##### Records supplied

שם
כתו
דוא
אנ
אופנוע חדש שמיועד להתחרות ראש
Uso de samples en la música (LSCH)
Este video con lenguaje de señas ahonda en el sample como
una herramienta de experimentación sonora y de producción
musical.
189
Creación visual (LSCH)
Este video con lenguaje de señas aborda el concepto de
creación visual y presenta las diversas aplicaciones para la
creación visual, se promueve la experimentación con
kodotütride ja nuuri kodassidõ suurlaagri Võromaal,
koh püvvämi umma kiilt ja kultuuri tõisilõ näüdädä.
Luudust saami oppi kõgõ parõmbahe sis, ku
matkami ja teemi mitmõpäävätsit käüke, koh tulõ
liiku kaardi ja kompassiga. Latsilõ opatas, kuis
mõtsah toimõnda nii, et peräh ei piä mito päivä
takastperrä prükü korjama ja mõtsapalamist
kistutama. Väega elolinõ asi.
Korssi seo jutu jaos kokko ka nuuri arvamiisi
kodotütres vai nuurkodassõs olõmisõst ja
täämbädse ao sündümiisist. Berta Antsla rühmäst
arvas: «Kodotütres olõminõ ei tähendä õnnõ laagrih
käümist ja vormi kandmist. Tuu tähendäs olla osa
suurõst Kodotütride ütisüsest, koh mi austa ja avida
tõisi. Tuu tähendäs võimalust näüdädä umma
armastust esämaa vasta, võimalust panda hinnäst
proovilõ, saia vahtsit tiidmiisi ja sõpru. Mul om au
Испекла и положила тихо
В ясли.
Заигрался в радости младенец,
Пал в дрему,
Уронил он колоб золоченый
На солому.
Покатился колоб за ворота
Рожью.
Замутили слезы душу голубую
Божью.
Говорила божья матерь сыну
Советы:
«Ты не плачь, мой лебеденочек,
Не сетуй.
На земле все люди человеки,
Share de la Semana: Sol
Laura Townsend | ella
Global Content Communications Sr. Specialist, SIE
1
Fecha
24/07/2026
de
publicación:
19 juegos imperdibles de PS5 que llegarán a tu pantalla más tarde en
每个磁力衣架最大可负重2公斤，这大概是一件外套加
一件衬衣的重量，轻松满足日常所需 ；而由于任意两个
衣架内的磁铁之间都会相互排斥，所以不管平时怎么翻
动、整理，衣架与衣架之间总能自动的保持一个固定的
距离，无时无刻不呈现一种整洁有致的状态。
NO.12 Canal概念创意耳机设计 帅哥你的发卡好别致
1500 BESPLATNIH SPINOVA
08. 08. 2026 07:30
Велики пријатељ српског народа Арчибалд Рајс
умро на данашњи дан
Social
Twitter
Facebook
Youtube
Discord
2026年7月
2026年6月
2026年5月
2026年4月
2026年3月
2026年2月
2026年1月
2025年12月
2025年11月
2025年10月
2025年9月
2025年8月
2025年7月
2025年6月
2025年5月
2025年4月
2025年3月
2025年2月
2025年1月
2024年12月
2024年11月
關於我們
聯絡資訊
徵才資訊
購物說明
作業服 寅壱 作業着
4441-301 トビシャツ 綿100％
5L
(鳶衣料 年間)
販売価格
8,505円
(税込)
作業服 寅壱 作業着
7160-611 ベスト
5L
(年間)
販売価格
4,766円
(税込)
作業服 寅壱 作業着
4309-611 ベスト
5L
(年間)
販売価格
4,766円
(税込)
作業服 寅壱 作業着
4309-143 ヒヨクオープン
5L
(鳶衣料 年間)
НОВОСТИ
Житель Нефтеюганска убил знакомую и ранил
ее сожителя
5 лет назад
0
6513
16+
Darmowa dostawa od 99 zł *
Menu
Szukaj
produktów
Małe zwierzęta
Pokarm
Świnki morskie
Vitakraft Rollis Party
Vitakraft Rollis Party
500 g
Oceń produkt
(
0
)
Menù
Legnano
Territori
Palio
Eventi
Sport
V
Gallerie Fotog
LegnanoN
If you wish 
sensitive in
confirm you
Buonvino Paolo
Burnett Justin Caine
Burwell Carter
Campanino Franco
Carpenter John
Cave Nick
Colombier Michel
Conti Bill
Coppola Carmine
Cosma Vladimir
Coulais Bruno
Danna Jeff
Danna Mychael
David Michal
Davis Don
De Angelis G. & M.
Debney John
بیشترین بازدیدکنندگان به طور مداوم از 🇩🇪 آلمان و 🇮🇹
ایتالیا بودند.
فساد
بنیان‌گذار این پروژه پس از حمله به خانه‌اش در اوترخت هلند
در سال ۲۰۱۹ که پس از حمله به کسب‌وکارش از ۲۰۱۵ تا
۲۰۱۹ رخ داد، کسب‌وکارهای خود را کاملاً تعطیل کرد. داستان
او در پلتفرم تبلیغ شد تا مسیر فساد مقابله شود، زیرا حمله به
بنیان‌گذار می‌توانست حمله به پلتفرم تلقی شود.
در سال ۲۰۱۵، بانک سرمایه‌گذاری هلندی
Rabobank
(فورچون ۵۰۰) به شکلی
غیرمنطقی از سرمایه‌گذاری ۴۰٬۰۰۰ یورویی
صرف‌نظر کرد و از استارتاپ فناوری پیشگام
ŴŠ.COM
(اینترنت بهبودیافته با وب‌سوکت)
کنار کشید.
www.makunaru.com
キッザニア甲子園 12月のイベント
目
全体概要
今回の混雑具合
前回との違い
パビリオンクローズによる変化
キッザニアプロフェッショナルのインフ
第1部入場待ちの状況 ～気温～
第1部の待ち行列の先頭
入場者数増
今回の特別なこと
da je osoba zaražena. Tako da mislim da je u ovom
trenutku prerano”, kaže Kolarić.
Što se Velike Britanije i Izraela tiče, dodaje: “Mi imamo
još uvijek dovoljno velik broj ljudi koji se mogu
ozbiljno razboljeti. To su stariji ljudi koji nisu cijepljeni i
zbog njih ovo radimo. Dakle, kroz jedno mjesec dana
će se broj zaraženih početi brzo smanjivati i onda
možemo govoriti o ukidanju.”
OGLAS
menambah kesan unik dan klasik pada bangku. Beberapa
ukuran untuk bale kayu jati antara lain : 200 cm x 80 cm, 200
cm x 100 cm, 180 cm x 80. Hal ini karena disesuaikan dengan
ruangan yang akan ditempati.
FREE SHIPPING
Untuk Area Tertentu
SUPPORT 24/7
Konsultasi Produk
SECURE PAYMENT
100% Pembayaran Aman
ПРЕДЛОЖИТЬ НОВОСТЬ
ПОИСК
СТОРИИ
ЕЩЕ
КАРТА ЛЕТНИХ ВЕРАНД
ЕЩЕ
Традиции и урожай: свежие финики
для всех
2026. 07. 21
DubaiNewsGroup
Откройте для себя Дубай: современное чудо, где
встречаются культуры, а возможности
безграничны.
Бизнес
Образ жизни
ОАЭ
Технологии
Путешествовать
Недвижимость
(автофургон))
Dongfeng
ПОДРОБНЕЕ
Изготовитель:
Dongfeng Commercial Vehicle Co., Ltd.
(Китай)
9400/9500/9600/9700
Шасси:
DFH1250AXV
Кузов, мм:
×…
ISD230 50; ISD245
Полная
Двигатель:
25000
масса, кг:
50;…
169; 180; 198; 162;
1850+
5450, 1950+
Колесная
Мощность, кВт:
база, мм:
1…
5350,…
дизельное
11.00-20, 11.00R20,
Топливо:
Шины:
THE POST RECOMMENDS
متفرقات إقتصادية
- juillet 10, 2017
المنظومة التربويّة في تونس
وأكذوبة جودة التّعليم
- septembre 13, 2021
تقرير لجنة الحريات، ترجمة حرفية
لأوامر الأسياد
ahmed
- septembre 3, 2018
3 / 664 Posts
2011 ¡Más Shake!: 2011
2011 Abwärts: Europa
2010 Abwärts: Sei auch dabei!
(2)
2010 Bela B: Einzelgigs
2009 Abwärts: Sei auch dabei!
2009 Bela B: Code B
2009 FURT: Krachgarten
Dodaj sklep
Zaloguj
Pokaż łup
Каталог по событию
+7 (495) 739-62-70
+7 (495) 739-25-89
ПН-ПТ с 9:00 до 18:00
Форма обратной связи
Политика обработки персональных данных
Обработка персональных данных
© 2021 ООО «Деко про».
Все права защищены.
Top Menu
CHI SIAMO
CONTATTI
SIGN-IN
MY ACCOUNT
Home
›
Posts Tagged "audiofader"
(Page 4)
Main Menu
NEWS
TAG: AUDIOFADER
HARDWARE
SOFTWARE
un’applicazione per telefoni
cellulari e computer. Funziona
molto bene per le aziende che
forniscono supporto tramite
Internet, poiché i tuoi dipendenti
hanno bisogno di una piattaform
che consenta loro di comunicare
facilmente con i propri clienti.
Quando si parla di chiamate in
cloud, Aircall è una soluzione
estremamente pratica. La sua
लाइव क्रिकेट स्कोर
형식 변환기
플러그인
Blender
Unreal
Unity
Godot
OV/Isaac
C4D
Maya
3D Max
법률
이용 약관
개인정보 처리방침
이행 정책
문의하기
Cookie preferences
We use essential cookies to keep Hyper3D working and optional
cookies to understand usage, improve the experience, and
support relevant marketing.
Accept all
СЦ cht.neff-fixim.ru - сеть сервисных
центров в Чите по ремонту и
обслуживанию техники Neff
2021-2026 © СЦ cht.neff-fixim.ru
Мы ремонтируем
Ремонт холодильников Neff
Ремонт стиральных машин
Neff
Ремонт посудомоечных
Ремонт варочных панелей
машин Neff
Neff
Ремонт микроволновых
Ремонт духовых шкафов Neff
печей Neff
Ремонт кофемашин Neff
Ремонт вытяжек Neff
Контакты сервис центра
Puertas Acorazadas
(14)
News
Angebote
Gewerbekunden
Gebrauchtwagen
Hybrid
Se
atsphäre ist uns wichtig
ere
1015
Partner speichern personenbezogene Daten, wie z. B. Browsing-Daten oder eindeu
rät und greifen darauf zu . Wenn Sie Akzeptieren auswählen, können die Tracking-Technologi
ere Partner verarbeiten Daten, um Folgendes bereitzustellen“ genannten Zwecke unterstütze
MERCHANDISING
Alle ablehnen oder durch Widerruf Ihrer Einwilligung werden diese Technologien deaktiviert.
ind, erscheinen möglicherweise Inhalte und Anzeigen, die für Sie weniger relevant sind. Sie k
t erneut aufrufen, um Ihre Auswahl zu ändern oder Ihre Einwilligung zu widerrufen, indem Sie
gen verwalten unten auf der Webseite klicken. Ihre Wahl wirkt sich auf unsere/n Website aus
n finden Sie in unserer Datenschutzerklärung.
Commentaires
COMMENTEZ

##########

**Activity**
Convert the material from its first line through the line containing "matkami ja teemi", inclusive, into a JSON list of strings with one string per line, leaving out blank lines.

**Response**
[
  "שם",
  "כתו",
  "דוא",
  "אנ",
  "אופנוע חדש שמיועד להתחרות ראש",
  "Uso de samples en la música (LSCH)",
  "Este video con lenguaje de señas ahonda en el sample como",
  "una herramienta de experimentación sonora y de producción",
  "musical.",
  "189",
  "Creación visual (LSCH)",
  "Este video con lenguaje de señas aborda el concepto de",
  "creación visual y presenta las diversas aplicaciones para la",
  "creación visual, se promueve la experimentación con",
  "kodotütride ja nuuri kodassidõ suurlaagri Võromaal,",
  "koh püvvämi umma kiilt ja kultuuri tõisilõ näüdädä.",
  "Luudust saami oppi kõgõ parõmbahe sis, ku",
  "matkami ja teemi mitmõpäävätsit käüke, koh tulõ"
]